An Escorts Heart Institute and Research Centre document prepared in 2005 said India would need at least one million more qualified nurses and 500,000 more doctors by 2012.
If one looks at the distribution angle, the situation is worse. The World Health Report for 2005 showed that one doctor might be responsible for more than 200,000 people in some rural areas. The urban-rural skew is well illustrated by Chandigarh, a predominantly urban area, where one government doctor is available for just 654 people, which is the best figure in the country.
The striking feature of this statistic is that there is no necessary statewise correlation between the number of medical colleges and the availability of doctors. Maharashtra, which has the highest number of medical colleges, one government doctor services 20,010 people. In Andhra Pradesh, which has the second highest number of colleges, there is one government doctor for 13,468 people. Unsurprisingly, both these states have a large number of private medical colleges, which typically do not send doctors to the state health sector (see table: Private matters; see graph :Growing pains).
The growth of the private medical sector is bleeding public institutions. The All India Institute of Medical Sciences (aiims) has been nominated as the top medical college in the country in 2006 by an India Today-AC Nielsen- org - marg survey. But even aiims is facing a shortage of manpower. The minister of state for health and family welfare, Panabaka Lakshmi, told the Rajya Sabha on May 12, 2006, that the college had 479 faculty members against a sanctioned strength of 543. During 2003-2005, 20 faculty members either resigned or took voluntary retirement. In 2006, V S Mehta, head of neurosurgery, Anoop Misra, professor of medicine, and S N Mehta, head of surgery, have joined private hospitals. Lakshmi said this level of attrition was normal at a centre of excellence.

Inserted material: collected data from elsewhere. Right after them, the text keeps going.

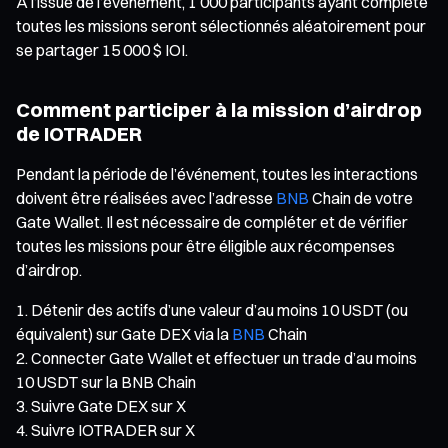
À l’issue de l’événement, 1 000 participants ayant complété
toutes les missions seront sélectionnés aléatoirement pour
se partager 15 000 $ IOI.
Comment participer à la mission d’airdrop
de IOTRADER
Pendant la période de l’événement, toutes les interactions
doivent être réalisées avec l’adresse
BNB
Chain de votre
Gate Wallet. Il est nécessaire de compléter et de vérifier
toutes les missions pour être éligible aux récompenses
d’airdrop.
Détenir des actifs d’une valeur d’au moins 10 USDT (ou
équivalent) sur Gate DEX via la
BNB
Chain
Connecter Gate Wallet et effectuer un trade d’au moins
10 USDT sur la BNB Chain
Suivre Gate DEX sur X
Suivre IOTRADER sur X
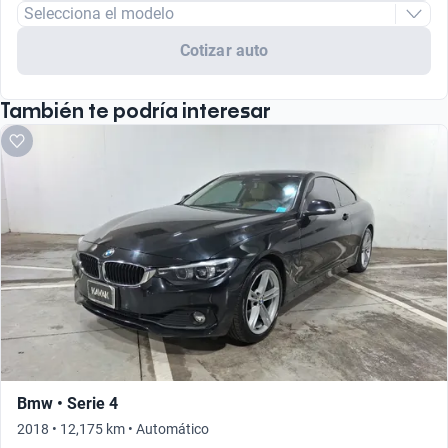
Selecciona el modelo
Cotizar auto
También te podría interesar
Bmw • Serie 4
2018 • 12,175 km • Automático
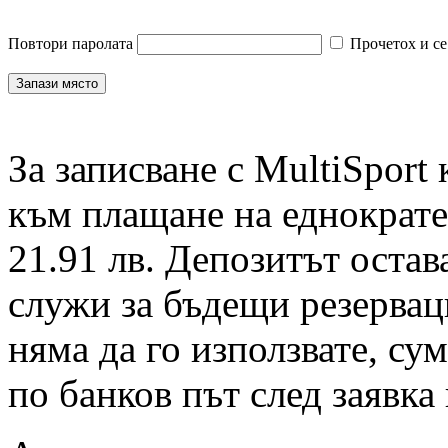
Повтори паролата
Прочетох и се
За записване с MultiSport
към плащане на еднократен
21.91 лв. Депозитът остав
служи за бъдещи резервац
няма да го използвате, су
по банков път след заявка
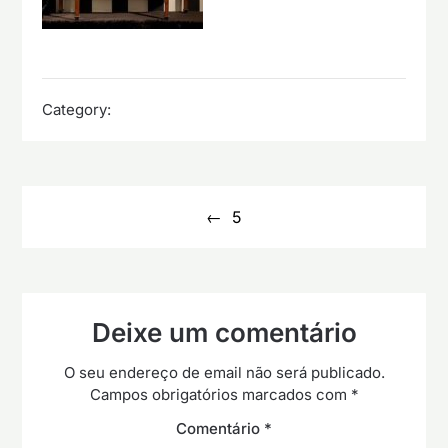
Category:
Navegação
de
5
artigos
Deixe um comentário
O seu endereço de email não será publicado.
Campos obrigatórios marcados com
*
Comentário
*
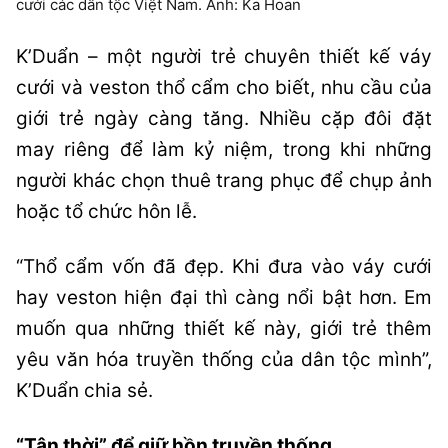
cưới các dân tộc Việt Nam. Ảnh: Ka Hoan
K’Duẩn – một người trẻ chuyên thiết kế váy
cưới và veston thổ cẩm cho biết, nhu cầu của
giới trẻ ngày càng tăng. Nhiều cặp đôi đặt
may riêng để làm kỷ niệm, trong khi những
người khác chọn thuê trang phục để chụp ảnh
hoặc tổ chức hôn lễ.
“Thổ cẩm vốn đã đẹp. Khi đưa vào váy cưới
hay veston hiện đại thì càng nổi bật hơn. Em
muốn qua những thiết kế này, giới trẻ thêm
yêu văn hóa truyền thống của dân tộc mình”,
K’Duẩn chia sẻ.
“Tân thời” để giữ hồn truyền thống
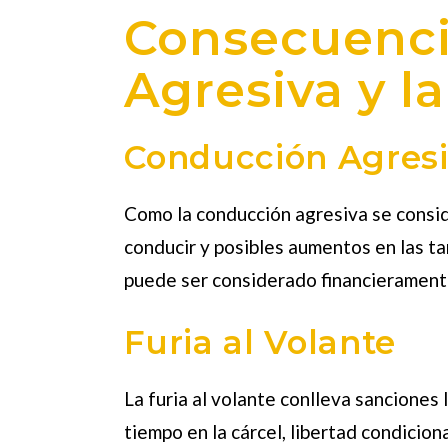
Consecuenci
Agresiva y la
Conducción Agres
Como la conducción agresiva se conside
conducir y posibles aumentos en las ta
puede ser considerado financieramente
Furia al Volante
La furia al volante conlleva sanciones
tiempo en la cárcel, libertad condicion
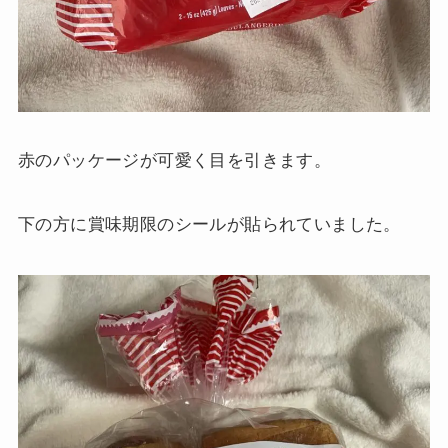
赤のパッケージが可愛く目を引きます。
下の方に賞味期限のシールが貼られていました。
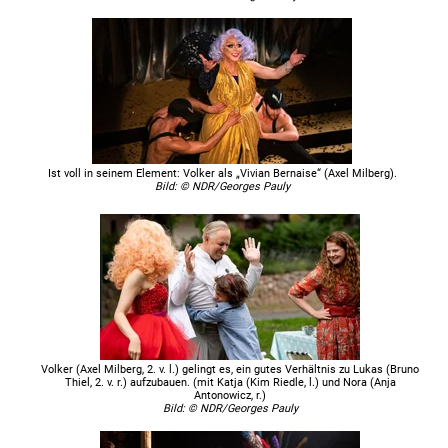
Ist voll in seinem Element: Volker als „Vivian Bernaise“ (Axel Milberg).
Bild: © NDR/Georges Pauly
Volker (Axel Milberg, 2. v. l.) gelingt es, ein gutes Verhältnis zu Lukas (Bruno
Thiel, 2. v. r.) aufzubauen. (mit Katja (Kim Riedle, l.) und Nora (Anja
Antonowicz, r.)
Bild: © NDR/Georges Pauly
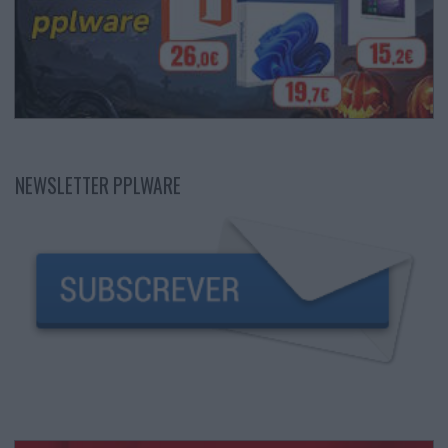
NEWSLETTER PPLWARE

Clearly, if aiims cannot hold on to faculty members, it is unlikely other institutions, especially those in smaller centres will be able to do so. This is, in fact the case, with grievous repercussions.

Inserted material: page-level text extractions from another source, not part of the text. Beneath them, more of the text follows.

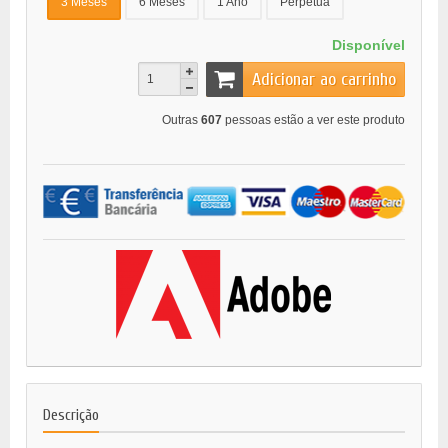
3 Meses
6 Meses
1 Ano
Perpétua
Disponível
Adicionar ao carrinho
Outras
607
pessoas estão a ver este produto
Descrição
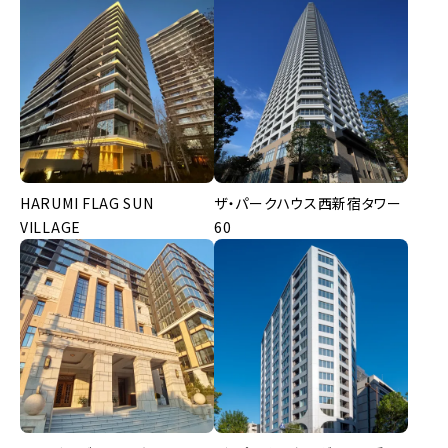
HARUMI FLAG SUN
ザ・パークハウス西新宿タワー
VILLAGE
60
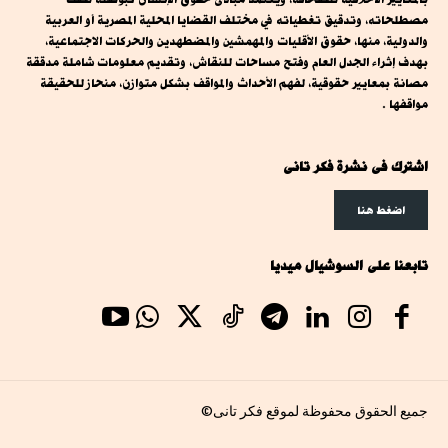
مصطلحاته، وتدقيق تغطياته في مختلف القضايا المحلية المصرية أو العربية
والدولية، منها، حقوق الأقليات والمهمشين والمضطهدين والحركات الاجتماعية،
بهدف إثراء الجدل العام وفتح مساحات للنقاش، وتقديم معلومات شاملة مدققة
مصانة بمعايير حقوقية، لفهم الأحداث والمواقف بشكل متوازن، منحاز للحقيقة
مواقفها .
اشترك فى نشرة فكر تانى
اضغط هنا
تابعنا على السوشيال ميديا
جميع الحقوق محفوظة لموقع فكر تانى©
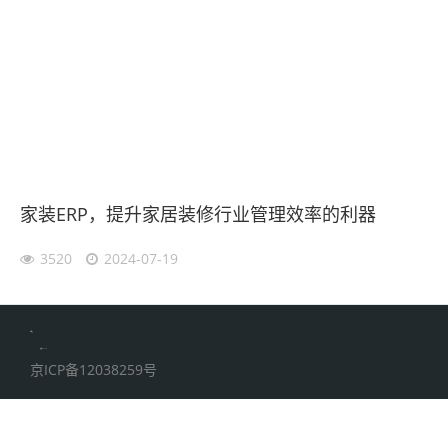
家装ERP，提升家居装修行业管理效率的利器
3520
2024-07-19
伙伴云
加搜toBSEO
家居五金
京ICP备12038259号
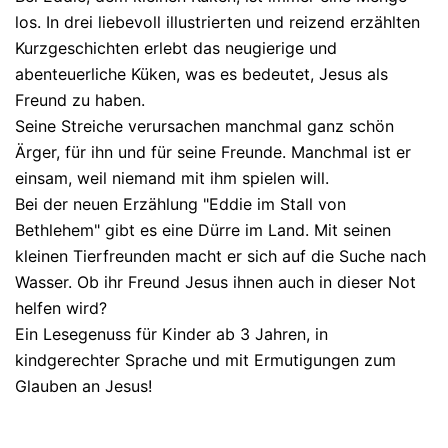
los. In drei liebevoll illustrierten und reizend erzählten
Kurzgeschichten erlebt das neugierige und
abenteuerliche Küken, was es bedeutet, Jesus als
Freund zu haben.
Seine Streiche verursachen manchmal ganz schön
Ärger, für ihn und für seine Freunde. Manchmal ist er
einsam, weil niemand mit ihm spielen will.
Bei der neuen Erzählung "Eddie im Stall von
Bethlehem" gibt es eine Dürre im Land. Mit seinen
kleinen Tierfreunden macht er sich auf die Suche nach
Wasser. Ob ihr Freund Jesus ihnen auch in dieser Not
helfen wird?
Ein Lesegenuss für Kinder ab 3 Jahren, in
kindgerechter Sprache und mit Ermutigungen zum
Glauben an Jesus!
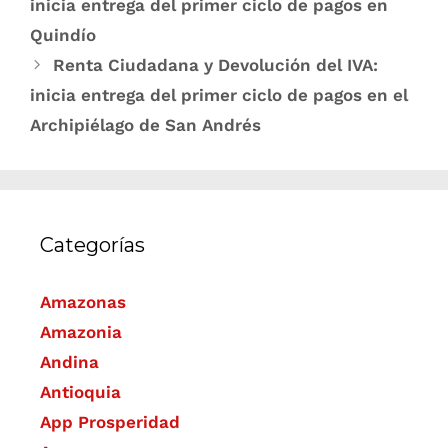
inicia entrega del primer ciclo de pagos en
Quindío
Renta Ciudadana y Devolución del IVA:
inicia entrega del primer ciclo de pagos en el
Archipiélago de San Andrés
Categorías
Amazonas
Amazonia
Andina
Antioquia
App Prosperidad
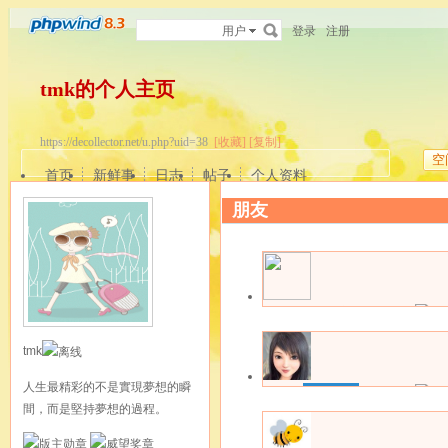
用户
登录
注册
tmk的个人主页
https://decollector.net/u.php?uid=38
[收藏]
[复制]
空
首页
新鲜事
日志
帖子
个人资料
朋友
关注中
boonsee
该用户暂无签名
更多操作
最近登录: 29-08
tmk
人生最精彩的不是實現夢想的瞬
加关注
clarakaka
間，而是堅持夢想的過程。
该用户暂无签名
更多操作
最近登录: 10-08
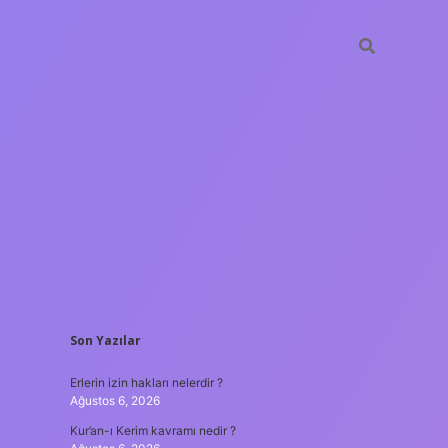
SIDEBAR
Son Yazılar
sino
ilbet yeni giriş
Betexper giriş adresi
betexper.xyz
m elexb
Erlerin izin hakları nelerdir ?
Ağustos 6, 2026
Kur’an-ı Kerim kavramı nedir ?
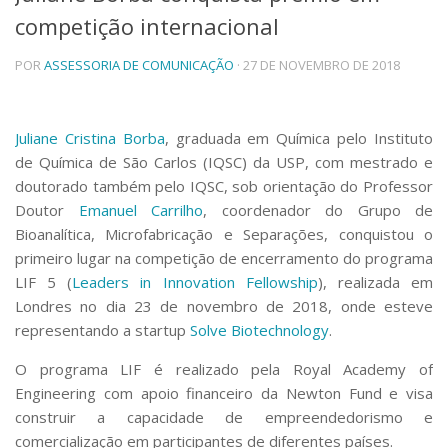
competição internacional
Telefones e Mapas
Pessoas
POR
ASSESSORIA DE COMUNICAÇÃO
· 27 DE NOVEMBRO DE 2018
Ensino
Graduação
Pós-Graduação
Juliane Cristina Borba
, graduada em Química pelo Instituto
Educação a distância
de Química de São Carlos (IQSC) da USP, com mestrado e
Cursos de Extensão
doutorado também pelo IQSC, sob orientação do Professor
Pesquisa e Inovação
Doutor
Emanuel Carrilho
, coordenador do Grupo de
Linhas de Pesquisa
Bioanalítica, Microfabricação e Separações, conquistou o
Centros, Núcleos e Projetos em Rede
primeiro lugar na competição de encerramento do programa
Pós-doutorado
LIF 5 (
Leaders in Innovation Fellowship
), realizada em
Iniciação Científica
Londres no dia 23 de novembro de 2018, onde esteve
Transferência de Tecnologia
Empresas Juniores
representando a startup
Solve Biotechnology
.
Extensão à Comunidade
O programa LIF é realizado pela Royal Academy of
Projetos, Programas e Cursos
Engineering com apoio financeiro da Newton Fund e visa
Artes, Cultura e Esportes
construir a capacidade de empreendedorismo e
Museus e Espaços Interativos
comercialização em participantes de diferentes países.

In view of the shortage of doctors in the state sector, there is an obvious need for a revamp of the medical education sector to redress the balance between private and public medical colleges, to meet the needs of public health. At present, private colleges, which number about half the number of medical colleges, reserve some seats at subsidised tuition fees. But the number is small, which puts a big strain on government colleges, given the limited public funding on medical education. Public debates, unfortunately, miss the big issues.